I have implemented kmeans clustering on iris dataset (inbuilt dataset) in R. The code is given below:
X=as.matrix(iris[-5]);
K=3;
prevCentroids=matrix(0,K,dim(X)[2]);
centroids=X[sample(1:dim(X)[1],K),];
dot=numeric(3);
C=numeric(150);
while(!isTRUE(all.equal(centroids,prevCentroids)))
{
for(i in 1:dim(X)[1])
{
for(j in 1:dim(centroids)[1])
{
dot[j]=(X[i,]-centroids[j,])%*%(X[i,]-centroids[j,]);
}
C[i]=which.min(dot);
}
prevCentroids=centroids;
for(k in 1:K)
{
centroids[k,]=colMeans(X[which(C==k),]);
}
}
print(cbind(iris,C));
Sometimes, with this code, I get 85% clustering correct. But sometimes, I just get 37% clustering correct if I compare it with the already clustered inbuilt iris dataset.

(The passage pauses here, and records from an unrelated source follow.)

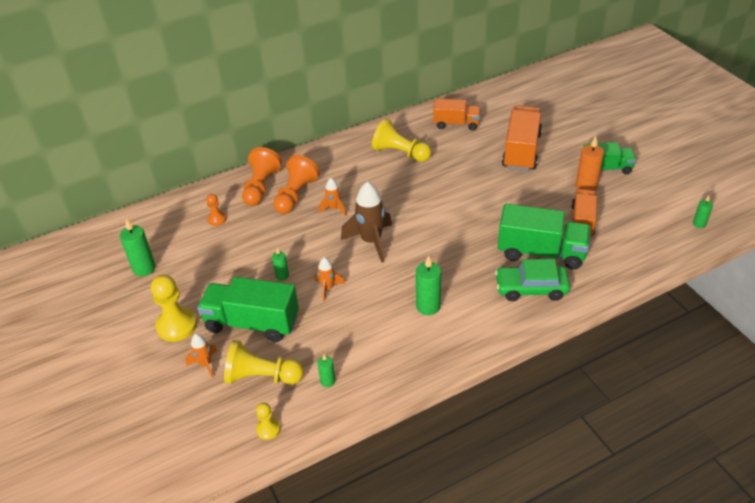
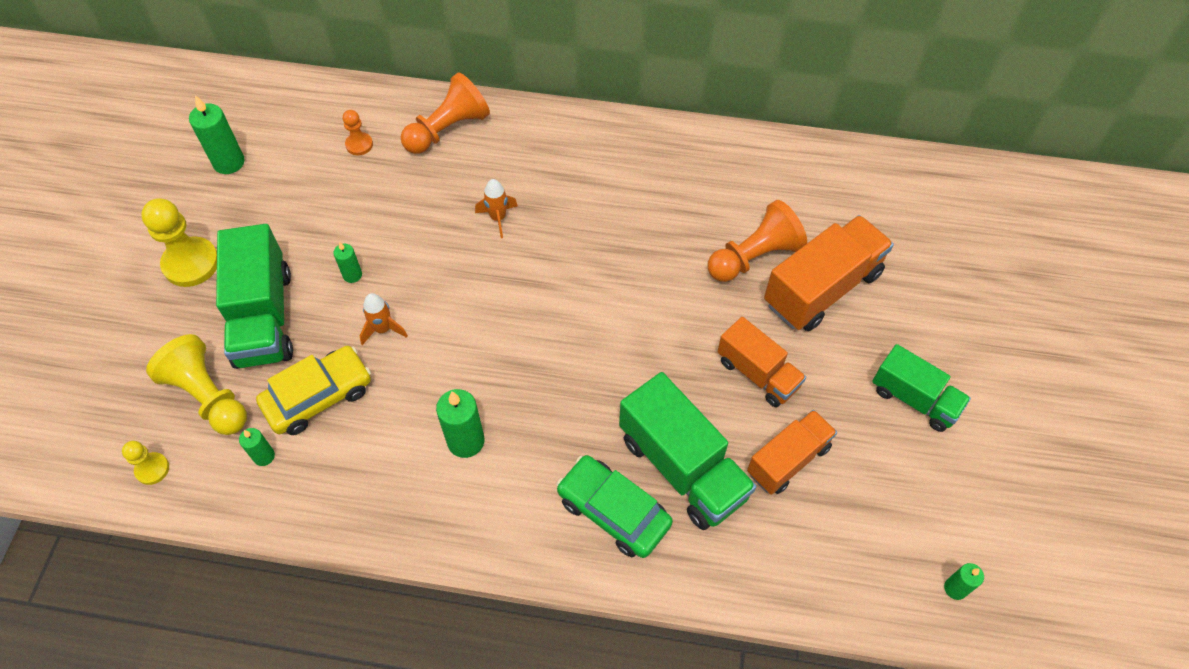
camera: 35 degrees right, 15 degrees up
orange rocket [186,334,218,378] -> none
green truck [197,277,299,342] -> green truck turned 150 degrees counterclockwise [216,224,293,369]
orange pawn [273,155,320,214] -> orange pawn moved to [708,200,807,282]
brown rocket [341,181,392,263] -> none
yellow pawn [372,119,432,162] -> none
orange truck [433,99,480,131] -> orange truck moved to [717,317,806,407]
orange candle [575,136,604,191] -> none
none -> yellow car [256,346,371,435]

Could anyone please tell me where I am going wrong?
Should I use set.seed() here to perform partitions in similar manner everytime?? Is this how one should implement kmeans? With set.seed()? So that everytime we get correct clustering?
If yes, then how can we set.seed() in unsupervised learning? How will we understand which set.seed() generates the best set of random variables?